Exercise requirements:
Can you extract the passage on the New Covenant below and reproduce all of it word for word?

Passage given:
** Begin **

So this is a profound statement about these unique spiritual characteristics of the time under the New Covenant when it was established. When I first went to seminary, because it was in dispensationalism, a lot of these things are muddy. They are not real clear and some people get confused. There are a lot of seminary professors and others who teach that the New Covenant came in in a quasi way, in a partial way, with the beginning of the Church. And so what we see is similarities or partial fulfillments. I would say that we see similarities, but no partial anything. It is just not the New Covenant. We are still in an era when the New Covenant hasn't been made yet. There are similarities that anticipate the New Covenant. The indwelling of God the Holy Spirit in every believer is profound today. It is nothing like this. This is an indwelling of the Spirit in every Jewish believer so that they don't need to know the Word. They don't need to be informed of the Word. They don't need to teach the Word. That is not like the indwelling of the Holy Spirit today. That is nothing like the teaching ministry of God the Holy Spirit today. It is a unique environment. So, that establishes it; that summarizes it in those verses.

E. Confirmation (Isaiah 42:6; Isaiah 42:8; Isaiah 54:10; Isaiah 55:3; Isaiah 61:8-9; see slide #7, Confirmations): Now there are a number of other verses, not just these, that provide us with confirmation about this. They come from Isaiah; they come from Jeremiah; and they also come from Ezekiel.

What we are going to do tonight is go through may of these passages in order to see how God has talked about this; and the timing in which He talks about this. That is important because in the context of a lot of these verses that correlate with Jeremiah 31, we know that it must be the New Covenant, because it is talking about an eternal covenant that comes into effect at the time that the Kingdom is established. There are only two other options, the Land Covenant and the Davidic Covenant. So when the descriptions or characteristics of the covenant that are being discussed are in the spiritual realm, it has to be the New Covenant.

** End **

Supplied records:
** Begin **

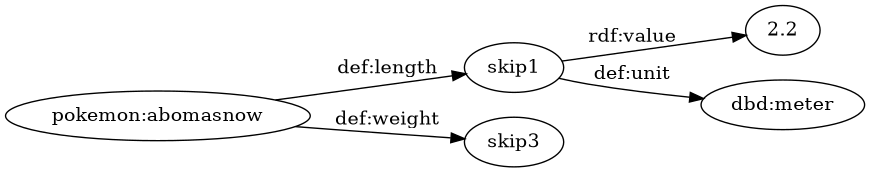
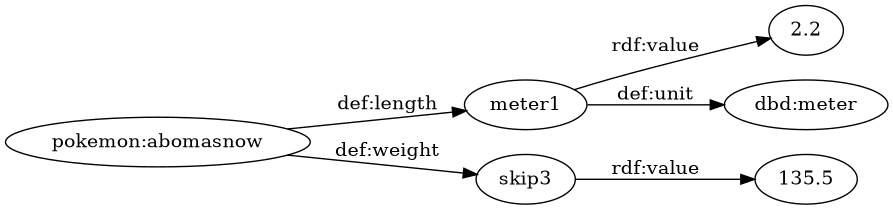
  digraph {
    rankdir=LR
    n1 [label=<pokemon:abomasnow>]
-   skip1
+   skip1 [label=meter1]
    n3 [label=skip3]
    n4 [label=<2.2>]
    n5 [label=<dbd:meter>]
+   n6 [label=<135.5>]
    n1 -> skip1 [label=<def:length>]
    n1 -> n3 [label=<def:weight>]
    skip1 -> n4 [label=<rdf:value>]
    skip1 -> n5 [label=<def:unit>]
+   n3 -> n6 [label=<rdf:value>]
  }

** End **
** Begin **

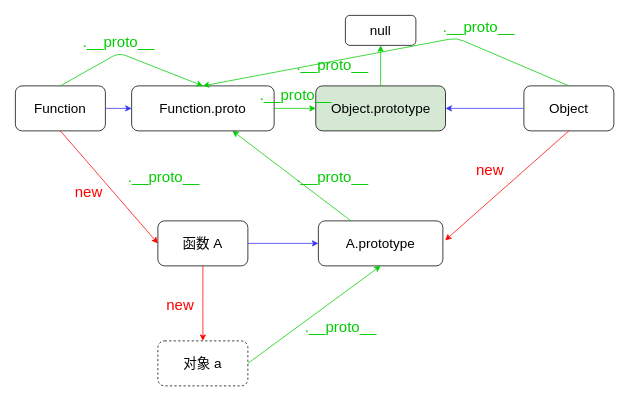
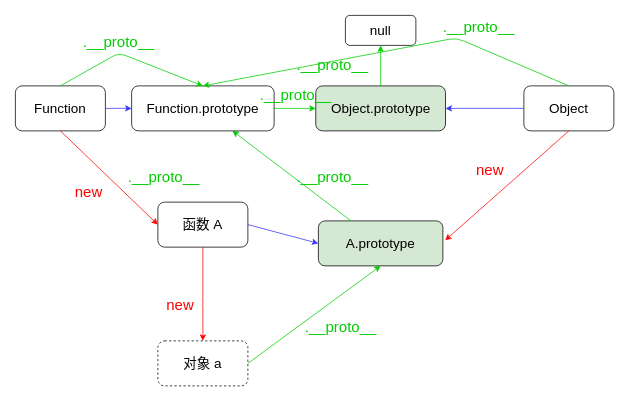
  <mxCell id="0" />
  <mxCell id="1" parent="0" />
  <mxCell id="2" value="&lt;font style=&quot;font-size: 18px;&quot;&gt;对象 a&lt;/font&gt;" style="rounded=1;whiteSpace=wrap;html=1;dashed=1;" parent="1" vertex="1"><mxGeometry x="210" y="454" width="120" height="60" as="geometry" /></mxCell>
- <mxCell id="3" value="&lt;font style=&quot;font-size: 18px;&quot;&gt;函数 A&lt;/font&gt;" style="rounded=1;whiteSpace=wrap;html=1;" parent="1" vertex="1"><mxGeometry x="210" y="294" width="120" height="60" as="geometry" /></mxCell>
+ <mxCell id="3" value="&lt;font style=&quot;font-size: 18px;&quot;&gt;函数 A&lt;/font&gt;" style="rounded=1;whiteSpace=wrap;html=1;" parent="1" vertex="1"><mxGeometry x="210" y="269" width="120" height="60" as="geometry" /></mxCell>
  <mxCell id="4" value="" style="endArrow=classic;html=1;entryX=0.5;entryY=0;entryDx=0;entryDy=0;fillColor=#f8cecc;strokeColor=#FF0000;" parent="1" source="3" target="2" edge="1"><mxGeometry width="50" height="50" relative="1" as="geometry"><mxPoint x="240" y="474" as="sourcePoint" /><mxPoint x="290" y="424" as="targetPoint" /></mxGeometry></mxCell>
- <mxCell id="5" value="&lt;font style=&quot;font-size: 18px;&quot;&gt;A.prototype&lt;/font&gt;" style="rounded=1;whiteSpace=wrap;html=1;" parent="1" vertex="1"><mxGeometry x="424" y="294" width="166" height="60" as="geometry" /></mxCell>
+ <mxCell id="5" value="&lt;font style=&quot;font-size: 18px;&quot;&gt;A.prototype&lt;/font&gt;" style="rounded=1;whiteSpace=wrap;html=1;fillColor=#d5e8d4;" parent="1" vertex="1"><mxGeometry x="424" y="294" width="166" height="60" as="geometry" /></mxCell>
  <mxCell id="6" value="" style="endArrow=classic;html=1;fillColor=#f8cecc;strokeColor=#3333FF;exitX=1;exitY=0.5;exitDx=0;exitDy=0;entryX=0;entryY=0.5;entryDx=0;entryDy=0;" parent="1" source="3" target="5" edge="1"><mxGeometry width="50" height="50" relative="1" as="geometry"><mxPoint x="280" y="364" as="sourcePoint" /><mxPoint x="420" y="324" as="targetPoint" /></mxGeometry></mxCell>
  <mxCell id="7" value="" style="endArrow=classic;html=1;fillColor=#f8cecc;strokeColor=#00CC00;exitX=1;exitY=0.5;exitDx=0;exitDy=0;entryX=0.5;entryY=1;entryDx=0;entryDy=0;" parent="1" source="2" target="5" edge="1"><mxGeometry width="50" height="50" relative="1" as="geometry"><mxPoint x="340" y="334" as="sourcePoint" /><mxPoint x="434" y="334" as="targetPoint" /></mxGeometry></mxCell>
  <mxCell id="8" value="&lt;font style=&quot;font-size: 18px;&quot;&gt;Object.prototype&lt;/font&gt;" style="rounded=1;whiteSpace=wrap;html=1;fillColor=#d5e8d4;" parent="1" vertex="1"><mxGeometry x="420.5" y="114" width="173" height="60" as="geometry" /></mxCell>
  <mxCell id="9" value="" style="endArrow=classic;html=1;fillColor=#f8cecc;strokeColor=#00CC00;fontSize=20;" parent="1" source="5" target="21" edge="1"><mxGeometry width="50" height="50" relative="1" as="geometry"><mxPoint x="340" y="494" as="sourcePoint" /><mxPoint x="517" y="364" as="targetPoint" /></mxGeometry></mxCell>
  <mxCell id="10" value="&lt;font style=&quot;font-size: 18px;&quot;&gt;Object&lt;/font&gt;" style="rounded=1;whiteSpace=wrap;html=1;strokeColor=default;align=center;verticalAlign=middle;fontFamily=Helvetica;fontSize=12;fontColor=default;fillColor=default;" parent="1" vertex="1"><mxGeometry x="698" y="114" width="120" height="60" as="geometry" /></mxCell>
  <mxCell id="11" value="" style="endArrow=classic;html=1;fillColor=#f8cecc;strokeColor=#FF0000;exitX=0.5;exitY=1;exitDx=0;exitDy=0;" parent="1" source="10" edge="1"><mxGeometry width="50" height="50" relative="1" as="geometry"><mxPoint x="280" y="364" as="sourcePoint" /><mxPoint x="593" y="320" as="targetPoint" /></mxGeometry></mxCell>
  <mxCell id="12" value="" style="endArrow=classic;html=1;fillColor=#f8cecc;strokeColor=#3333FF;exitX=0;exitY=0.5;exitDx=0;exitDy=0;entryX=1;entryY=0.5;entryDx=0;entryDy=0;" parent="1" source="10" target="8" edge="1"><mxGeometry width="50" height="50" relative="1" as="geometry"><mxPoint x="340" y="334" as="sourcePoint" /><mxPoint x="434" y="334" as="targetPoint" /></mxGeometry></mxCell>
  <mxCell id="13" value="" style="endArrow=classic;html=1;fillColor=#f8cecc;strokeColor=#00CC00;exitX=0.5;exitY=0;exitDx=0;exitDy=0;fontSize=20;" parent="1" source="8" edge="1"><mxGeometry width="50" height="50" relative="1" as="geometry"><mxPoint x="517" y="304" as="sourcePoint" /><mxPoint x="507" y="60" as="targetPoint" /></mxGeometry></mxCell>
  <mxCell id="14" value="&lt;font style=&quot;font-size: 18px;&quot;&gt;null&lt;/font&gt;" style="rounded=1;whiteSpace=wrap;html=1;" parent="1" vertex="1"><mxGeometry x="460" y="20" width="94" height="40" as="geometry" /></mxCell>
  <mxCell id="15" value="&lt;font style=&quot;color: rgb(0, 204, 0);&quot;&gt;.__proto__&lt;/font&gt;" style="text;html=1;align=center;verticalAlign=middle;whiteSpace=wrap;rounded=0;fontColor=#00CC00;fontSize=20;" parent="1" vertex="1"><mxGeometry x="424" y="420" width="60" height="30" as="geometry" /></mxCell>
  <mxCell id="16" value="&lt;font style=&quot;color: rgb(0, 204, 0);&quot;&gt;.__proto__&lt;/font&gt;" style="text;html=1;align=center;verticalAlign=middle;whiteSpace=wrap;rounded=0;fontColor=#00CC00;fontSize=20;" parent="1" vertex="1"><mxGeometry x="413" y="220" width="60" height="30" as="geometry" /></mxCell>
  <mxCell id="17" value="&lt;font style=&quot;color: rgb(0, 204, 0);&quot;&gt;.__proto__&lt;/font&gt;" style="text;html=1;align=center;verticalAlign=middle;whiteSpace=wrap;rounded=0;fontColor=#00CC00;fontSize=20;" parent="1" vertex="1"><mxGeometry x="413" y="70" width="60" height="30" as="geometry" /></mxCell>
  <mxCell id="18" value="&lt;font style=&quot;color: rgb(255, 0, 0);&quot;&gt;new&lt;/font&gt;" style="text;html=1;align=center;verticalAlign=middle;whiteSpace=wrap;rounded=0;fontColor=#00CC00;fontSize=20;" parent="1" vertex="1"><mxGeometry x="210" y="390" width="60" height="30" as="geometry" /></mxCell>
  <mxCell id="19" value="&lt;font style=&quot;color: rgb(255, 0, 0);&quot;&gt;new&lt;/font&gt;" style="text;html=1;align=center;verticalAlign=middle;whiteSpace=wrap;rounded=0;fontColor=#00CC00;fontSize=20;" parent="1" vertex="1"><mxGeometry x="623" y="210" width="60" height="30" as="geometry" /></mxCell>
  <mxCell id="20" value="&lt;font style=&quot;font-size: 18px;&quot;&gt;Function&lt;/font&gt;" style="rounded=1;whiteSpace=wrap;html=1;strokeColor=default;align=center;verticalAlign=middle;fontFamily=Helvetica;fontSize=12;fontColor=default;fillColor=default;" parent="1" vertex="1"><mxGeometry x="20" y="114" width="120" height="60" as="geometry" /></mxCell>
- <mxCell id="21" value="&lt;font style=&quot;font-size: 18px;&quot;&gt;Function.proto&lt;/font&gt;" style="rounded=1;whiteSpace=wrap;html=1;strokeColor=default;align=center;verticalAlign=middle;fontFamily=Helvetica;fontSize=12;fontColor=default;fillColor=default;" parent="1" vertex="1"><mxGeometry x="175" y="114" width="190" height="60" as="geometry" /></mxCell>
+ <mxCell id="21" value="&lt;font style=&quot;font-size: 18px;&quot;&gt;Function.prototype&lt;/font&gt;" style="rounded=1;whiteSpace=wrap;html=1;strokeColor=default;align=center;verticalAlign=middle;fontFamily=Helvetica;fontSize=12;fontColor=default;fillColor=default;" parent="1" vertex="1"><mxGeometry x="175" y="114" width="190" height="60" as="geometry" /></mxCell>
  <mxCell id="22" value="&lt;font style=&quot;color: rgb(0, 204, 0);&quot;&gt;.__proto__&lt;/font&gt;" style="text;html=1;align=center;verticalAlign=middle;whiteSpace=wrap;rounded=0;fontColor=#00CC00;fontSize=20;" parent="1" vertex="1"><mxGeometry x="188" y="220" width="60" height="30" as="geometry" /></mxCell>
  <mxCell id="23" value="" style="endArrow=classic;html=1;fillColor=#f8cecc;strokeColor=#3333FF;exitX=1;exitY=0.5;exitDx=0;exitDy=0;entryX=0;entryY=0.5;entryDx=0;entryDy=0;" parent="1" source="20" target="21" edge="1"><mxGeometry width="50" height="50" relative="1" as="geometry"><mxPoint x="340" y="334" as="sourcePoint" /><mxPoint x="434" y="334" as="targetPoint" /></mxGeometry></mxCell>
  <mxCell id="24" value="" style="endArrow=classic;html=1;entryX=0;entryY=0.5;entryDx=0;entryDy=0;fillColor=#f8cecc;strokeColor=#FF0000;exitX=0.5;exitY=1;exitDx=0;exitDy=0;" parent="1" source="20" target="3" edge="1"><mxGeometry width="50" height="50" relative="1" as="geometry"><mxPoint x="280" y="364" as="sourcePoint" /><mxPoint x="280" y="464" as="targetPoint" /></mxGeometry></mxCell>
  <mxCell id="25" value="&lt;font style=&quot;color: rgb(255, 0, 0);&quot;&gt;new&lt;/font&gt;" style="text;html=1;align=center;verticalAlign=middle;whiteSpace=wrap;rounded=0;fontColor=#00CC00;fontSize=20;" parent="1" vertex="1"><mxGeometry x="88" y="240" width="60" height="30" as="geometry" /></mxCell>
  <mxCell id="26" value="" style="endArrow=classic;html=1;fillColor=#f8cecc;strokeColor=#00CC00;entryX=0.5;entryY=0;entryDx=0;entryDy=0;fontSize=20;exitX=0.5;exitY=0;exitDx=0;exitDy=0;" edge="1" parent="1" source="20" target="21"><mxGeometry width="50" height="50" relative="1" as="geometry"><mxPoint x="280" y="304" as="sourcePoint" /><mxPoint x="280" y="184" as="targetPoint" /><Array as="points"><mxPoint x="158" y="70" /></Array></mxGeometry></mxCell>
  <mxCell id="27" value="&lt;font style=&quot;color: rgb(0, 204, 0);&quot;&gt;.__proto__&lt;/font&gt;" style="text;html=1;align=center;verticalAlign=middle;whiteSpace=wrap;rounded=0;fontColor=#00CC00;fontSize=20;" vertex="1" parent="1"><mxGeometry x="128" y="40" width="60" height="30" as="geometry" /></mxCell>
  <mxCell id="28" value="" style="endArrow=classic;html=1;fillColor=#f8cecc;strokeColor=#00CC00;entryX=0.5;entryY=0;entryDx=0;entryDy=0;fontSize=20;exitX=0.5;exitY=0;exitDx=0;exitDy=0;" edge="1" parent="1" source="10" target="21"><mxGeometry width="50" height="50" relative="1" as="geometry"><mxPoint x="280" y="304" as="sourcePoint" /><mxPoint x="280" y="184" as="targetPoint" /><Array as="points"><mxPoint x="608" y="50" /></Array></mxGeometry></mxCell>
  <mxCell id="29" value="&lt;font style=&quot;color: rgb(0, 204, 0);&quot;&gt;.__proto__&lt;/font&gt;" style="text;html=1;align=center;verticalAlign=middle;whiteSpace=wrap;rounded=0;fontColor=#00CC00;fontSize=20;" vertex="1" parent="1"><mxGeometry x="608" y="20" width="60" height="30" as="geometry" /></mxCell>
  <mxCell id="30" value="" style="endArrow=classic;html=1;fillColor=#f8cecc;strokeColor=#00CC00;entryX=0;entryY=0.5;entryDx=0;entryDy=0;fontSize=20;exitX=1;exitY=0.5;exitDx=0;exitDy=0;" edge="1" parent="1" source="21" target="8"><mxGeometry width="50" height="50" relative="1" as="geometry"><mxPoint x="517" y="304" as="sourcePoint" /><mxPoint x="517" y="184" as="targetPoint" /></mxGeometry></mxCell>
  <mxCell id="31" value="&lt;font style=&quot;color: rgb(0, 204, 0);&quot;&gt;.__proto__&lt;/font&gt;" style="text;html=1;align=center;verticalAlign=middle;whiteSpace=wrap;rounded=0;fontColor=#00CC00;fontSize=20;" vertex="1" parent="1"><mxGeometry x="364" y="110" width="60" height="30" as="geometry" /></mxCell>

** End **

Expected output:
So this is a profound statement about these unique spiritual characteristics of the time under the New Covenant when it was established. When I first went to seminary, because it was in dispensationalism, a lot of these things are muddy. They are not real clear and some people get confused. There are a lot of seminary professors and others who teach that the New Covenant came in in a quasi way, in a partial way, with the beginning of the Church. And so what we see is similarities or partial fulfillments. I would say that we see similarities, but no partial anything. It is just not the New Covenant. We are still in an era when the New Covenant hasn't been made yet. There are similarities that anticipate the New Covenant. The indwelling of God the Holy Spirit in every believer is profound today. It is nothing like this. This is an indwelling of the Spirit in every Jewish believer so that they don't need to know the Word. They don't need to be informed of the Word. They don't need to teach the Word. That is not like the indwelling of the Holy Spirit today. That is nothing like the teaching ministry of God the Holy Spirit today. It is a unique environment. So, that establishes it; that summarizes it in those verses.

E. Confirmation (Isaiah 42:6; Isaiah 42:8; Isaiah 54:10; Isaiah 55:3; Isaiah 61:8-9; see slide #7, Confirmations): Now there are a number of other verses, not just these, that provide us with confirmation about this. They come from Isaiah; they come from Jeremiah; and they also come from Ezekiel.

What we are going to do tonight is go through may of these passages in order to see how God has talked about this; and the timing in which He talks about this. That is important because in the context of a lot of these verses that correlate with Jeremiah 31, we know that it must be the New Covenant, because it is talking about an eternal covenant that comes into effect at the time that the Kingdom is established. There are only two other options, the Land Covenant and the Davidic Covenant. So when the descriptions or characteristics of the covenant that are being discussed are in the spiritual realm, it has to be the New Covenant.